* **DOCUMENT PASSAGE**:
[start]

NCSE Evolution and Climate Education Update for 2013/03/22

(by NCSE Deputy Director Glenn Branch)

Dear Friends of NCSE,

The Baton Rouge Advocate endorses the effort to repeal Louisiana's
antievolution law. NCSE's Eugenie C. Scott is named as the Rosenblatt
Lecturer at the Scripps Institution of Oceanography for 2013. A
proposed revision to the British national curriculum would eliminate
any discussion of climate change at the primary level. And a bill to
repeal the antievolution law in Louisiana is prefiled -- will the
third time be the charm?

BATON ROUGE ADVOCATE ENDORSES REPEAL EFFORT

In a March 20, 2013, editorial, the Baton Rouge Advocate editorially
endorsed Louisiana's Senate Bill 26, which if enacted would repeal the
so-called Louisiana Science Education Act. "Ostensibly, the law is to
allow divergent opinions to be taught in public school classrooms
about evolution and global warming, among other topics," the editorial
explained. "But in reality, it is cover for introducing religious
views into science classrooms."

[end]

* **DATA ROWS**:
[start]

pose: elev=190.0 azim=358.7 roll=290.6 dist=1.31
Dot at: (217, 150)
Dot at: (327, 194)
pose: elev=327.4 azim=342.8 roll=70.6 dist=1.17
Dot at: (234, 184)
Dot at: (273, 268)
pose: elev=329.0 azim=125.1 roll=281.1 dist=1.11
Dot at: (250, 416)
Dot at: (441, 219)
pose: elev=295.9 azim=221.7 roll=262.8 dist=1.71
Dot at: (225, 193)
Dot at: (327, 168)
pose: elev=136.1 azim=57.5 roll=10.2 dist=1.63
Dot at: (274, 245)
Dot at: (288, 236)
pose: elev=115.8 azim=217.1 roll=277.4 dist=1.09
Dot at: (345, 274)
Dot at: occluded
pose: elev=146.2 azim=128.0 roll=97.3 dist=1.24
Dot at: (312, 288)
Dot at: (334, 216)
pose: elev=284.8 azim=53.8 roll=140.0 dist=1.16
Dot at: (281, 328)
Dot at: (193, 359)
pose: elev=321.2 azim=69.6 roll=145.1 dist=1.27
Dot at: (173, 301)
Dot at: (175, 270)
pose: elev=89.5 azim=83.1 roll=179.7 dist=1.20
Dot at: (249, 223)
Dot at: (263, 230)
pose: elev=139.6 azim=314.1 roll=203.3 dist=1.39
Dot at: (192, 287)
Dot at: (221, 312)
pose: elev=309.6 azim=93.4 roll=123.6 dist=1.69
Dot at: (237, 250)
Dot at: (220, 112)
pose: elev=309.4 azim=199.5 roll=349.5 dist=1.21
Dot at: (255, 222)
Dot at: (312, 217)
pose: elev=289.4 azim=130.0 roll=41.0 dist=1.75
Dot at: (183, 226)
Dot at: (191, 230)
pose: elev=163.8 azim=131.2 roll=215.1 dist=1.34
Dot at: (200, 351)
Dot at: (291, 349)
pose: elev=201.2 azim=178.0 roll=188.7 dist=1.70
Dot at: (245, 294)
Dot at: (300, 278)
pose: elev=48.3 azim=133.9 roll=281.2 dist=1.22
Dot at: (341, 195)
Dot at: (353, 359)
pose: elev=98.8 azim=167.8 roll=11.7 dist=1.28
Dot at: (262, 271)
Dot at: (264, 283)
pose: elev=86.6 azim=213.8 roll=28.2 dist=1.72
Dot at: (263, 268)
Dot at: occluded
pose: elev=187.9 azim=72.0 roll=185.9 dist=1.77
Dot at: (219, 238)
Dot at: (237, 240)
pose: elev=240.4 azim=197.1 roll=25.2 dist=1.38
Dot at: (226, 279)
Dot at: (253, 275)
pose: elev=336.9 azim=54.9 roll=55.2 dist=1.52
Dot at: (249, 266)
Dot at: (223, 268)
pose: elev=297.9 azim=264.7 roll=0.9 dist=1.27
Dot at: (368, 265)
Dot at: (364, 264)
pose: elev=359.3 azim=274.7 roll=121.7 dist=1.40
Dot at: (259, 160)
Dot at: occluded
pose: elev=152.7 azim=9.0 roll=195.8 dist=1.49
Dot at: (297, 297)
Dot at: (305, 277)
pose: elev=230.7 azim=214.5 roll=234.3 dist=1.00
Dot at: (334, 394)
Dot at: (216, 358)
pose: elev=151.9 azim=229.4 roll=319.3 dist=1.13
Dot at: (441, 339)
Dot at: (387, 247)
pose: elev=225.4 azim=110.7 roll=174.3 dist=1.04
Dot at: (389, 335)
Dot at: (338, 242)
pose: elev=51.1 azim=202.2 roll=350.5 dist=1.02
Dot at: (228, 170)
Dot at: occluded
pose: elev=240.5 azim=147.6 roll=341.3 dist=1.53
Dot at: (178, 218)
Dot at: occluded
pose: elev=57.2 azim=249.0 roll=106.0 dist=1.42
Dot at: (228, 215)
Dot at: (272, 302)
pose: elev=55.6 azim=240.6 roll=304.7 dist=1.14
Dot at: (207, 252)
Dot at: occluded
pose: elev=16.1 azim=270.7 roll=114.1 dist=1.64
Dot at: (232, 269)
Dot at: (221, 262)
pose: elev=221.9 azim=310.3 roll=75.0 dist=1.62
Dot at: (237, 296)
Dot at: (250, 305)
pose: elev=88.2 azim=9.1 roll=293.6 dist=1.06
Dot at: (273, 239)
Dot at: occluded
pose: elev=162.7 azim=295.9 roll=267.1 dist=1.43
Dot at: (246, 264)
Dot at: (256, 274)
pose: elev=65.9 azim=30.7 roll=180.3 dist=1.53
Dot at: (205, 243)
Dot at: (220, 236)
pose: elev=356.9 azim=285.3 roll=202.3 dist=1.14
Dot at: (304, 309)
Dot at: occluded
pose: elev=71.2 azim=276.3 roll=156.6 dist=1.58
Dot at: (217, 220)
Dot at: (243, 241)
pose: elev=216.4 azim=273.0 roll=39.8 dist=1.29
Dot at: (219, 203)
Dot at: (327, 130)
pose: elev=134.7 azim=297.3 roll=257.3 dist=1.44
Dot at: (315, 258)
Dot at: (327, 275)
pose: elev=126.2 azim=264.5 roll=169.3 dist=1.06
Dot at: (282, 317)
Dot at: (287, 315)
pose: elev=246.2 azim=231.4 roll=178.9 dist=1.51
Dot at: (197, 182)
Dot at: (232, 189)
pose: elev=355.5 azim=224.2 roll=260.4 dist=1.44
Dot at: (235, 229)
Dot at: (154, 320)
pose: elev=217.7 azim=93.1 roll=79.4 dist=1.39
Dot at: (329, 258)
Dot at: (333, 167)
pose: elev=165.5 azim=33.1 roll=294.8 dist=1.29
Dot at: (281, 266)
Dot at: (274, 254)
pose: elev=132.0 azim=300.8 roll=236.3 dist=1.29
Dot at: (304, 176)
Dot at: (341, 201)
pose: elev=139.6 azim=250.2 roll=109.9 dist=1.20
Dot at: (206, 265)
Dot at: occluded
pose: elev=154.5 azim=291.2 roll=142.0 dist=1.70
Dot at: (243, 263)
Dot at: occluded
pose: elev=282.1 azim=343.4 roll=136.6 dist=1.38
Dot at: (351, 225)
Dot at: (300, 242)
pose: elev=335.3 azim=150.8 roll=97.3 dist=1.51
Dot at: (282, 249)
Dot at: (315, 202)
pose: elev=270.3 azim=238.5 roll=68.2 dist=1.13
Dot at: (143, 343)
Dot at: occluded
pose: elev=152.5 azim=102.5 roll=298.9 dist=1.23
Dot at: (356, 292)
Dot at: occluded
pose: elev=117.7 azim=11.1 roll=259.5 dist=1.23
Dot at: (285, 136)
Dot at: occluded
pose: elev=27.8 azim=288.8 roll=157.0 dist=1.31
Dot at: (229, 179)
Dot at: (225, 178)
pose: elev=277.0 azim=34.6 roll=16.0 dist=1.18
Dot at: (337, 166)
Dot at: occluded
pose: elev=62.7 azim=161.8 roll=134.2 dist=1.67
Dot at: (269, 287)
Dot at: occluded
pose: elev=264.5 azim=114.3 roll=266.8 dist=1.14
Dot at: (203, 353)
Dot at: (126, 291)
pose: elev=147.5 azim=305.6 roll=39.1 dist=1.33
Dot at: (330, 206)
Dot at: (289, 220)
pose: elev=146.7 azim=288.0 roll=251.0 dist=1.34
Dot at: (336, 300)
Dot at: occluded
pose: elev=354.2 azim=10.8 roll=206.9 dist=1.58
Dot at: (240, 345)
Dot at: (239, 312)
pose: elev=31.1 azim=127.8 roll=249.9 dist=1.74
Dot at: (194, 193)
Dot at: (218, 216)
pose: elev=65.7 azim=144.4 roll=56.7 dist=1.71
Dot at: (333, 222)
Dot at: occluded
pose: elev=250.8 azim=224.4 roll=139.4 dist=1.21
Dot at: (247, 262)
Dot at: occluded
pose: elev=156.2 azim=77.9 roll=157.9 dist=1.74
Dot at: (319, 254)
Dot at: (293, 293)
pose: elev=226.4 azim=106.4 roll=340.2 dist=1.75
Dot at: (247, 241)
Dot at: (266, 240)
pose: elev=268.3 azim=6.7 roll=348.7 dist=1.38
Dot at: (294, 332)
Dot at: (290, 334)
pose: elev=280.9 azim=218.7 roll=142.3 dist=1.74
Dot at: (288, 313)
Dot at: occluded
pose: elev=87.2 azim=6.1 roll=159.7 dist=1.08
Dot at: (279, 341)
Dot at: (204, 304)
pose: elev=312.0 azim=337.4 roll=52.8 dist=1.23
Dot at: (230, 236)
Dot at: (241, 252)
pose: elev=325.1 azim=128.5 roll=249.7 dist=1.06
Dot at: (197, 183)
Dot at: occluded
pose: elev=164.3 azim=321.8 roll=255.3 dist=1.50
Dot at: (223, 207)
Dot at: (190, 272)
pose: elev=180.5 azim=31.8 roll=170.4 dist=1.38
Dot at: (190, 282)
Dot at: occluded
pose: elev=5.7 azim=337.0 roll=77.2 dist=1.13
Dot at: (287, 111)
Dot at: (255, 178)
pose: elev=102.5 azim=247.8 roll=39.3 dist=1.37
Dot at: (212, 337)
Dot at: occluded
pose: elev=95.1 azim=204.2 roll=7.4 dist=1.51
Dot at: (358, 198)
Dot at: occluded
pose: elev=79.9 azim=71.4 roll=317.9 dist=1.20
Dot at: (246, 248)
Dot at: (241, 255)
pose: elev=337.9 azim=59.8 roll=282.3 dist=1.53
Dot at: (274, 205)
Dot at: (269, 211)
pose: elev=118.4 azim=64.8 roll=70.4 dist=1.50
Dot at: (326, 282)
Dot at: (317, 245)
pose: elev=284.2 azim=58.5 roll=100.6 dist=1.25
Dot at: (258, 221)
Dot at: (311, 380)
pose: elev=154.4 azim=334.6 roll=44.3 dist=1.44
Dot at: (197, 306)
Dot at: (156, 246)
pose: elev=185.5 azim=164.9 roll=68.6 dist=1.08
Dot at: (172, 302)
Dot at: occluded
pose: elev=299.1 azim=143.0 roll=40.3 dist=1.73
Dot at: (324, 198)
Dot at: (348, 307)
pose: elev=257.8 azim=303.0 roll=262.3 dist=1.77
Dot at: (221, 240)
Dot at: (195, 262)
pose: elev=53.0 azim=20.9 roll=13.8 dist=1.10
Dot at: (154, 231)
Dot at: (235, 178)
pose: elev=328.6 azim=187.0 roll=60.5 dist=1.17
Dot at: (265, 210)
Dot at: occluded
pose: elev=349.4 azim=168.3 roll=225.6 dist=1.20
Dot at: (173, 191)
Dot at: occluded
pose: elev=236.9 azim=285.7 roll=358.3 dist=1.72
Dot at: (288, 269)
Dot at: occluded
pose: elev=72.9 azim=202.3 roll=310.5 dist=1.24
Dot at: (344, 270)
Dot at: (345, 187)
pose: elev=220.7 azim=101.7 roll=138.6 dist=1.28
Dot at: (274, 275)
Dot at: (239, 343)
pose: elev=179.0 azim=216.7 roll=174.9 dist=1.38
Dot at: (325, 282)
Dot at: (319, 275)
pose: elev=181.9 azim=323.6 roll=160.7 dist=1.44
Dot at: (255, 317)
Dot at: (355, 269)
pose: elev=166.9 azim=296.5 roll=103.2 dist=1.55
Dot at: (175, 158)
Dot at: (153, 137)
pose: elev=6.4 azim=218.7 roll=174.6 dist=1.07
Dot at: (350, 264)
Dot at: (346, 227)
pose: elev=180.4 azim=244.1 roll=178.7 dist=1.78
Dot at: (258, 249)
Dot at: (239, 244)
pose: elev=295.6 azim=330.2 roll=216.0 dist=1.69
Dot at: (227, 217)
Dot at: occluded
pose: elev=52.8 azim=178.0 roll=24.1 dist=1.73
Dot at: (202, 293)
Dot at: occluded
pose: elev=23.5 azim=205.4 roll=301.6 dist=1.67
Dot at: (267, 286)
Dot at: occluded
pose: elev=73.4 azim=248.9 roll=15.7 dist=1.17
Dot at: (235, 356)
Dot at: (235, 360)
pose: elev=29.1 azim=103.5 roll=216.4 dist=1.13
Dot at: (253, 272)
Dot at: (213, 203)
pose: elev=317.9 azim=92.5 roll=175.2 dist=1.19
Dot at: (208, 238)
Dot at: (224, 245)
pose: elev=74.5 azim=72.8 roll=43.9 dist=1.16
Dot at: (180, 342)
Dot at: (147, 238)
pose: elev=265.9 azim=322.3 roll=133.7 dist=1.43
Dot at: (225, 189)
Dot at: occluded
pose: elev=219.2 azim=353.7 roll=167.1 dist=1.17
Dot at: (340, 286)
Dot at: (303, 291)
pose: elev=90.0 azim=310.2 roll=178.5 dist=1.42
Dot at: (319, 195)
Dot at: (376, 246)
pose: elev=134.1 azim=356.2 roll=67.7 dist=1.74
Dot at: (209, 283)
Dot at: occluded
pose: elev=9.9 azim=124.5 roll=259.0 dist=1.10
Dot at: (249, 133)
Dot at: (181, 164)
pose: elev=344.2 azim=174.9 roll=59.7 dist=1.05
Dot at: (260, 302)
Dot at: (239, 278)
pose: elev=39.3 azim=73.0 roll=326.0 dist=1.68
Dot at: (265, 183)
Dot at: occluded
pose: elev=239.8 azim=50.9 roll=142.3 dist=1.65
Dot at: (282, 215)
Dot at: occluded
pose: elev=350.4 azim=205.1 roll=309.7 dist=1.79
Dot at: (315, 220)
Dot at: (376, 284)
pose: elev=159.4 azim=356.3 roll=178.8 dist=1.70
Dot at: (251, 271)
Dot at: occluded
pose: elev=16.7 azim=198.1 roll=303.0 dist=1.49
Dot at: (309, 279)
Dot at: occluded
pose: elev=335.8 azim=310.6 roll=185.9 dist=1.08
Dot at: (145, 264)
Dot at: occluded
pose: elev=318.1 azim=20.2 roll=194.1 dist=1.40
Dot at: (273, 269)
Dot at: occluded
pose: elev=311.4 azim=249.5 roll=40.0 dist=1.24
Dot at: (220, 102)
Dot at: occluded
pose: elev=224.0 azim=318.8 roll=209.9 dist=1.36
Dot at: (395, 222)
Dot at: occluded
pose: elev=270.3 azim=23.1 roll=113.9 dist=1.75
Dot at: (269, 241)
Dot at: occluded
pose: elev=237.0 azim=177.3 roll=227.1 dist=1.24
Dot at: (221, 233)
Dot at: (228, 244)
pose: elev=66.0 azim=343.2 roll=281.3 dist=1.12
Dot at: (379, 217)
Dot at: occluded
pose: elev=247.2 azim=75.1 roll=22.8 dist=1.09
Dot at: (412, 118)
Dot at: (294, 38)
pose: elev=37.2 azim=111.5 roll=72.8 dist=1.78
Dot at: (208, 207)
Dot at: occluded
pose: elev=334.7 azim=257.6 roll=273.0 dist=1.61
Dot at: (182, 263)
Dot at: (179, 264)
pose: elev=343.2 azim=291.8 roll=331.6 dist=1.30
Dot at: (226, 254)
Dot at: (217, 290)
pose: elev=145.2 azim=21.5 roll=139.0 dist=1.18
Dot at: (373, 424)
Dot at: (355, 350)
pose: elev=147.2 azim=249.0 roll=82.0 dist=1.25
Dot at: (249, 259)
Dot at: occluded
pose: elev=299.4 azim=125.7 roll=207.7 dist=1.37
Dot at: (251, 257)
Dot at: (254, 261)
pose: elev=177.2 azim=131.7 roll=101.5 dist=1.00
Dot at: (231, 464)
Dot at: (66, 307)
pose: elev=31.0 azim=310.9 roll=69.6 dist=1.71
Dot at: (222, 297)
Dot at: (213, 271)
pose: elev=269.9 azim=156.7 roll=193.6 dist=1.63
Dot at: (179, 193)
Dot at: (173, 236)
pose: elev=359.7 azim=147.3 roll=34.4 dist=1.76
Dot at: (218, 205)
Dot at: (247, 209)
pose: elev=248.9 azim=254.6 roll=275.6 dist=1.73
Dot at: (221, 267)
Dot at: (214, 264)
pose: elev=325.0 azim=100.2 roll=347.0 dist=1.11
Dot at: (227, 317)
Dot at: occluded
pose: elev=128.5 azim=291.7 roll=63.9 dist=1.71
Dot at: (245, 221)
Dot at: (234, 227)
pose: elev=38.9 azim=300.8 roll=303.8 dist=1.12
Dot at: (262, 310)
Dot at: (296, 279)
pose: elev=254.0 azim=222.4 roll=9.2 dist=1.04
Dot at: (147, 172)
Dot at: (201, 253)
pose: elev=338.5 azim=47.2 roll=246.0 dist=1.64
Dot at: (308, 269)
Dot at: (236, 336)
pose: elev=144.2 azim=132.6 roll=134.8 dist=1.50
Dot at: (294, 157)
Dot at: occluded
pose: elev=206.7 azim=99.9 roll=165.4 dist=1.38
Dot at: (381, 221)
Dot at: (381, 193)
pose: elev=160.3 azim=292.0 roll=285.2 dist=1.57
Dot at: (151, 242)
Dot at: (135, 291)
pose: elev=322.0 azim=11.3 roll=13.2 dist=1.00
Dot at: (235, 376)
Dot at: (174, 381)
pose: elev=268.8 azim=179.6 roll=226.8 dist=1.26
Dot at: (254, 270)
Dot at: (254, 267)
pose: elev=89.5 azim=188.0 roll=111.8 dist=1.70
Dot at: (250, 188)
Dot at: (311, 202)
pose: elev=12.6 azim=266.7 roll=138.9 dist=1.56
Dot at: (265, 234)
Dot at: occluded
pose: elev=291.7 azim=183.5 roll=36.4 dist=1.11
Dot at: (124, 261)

[end]

* **TASKS**:
1. In the NCSE update, which bill would repeal the Louisiana Science Education Act if enacted?
2. Extend the NCSE update past its final sentence.
The lines above play no role here.

* **RESULTS OF THE TASKS**:
1. Senate Bill 26.

2.
The editorial noted, "A leader of the anti-creationism forces is Rice
University student Zack Kopplin, a Baton Rouge native who noted that
the questioning of evolution provokes widespread criticism and
ridicule of the state," and mentioned that he recruited seventy-eight
Nobel laureates in the sciences to endorse the repeal effort. Kopplin
received NCSE's Friend of Darwin award in 2012 in recognition of his
efforts.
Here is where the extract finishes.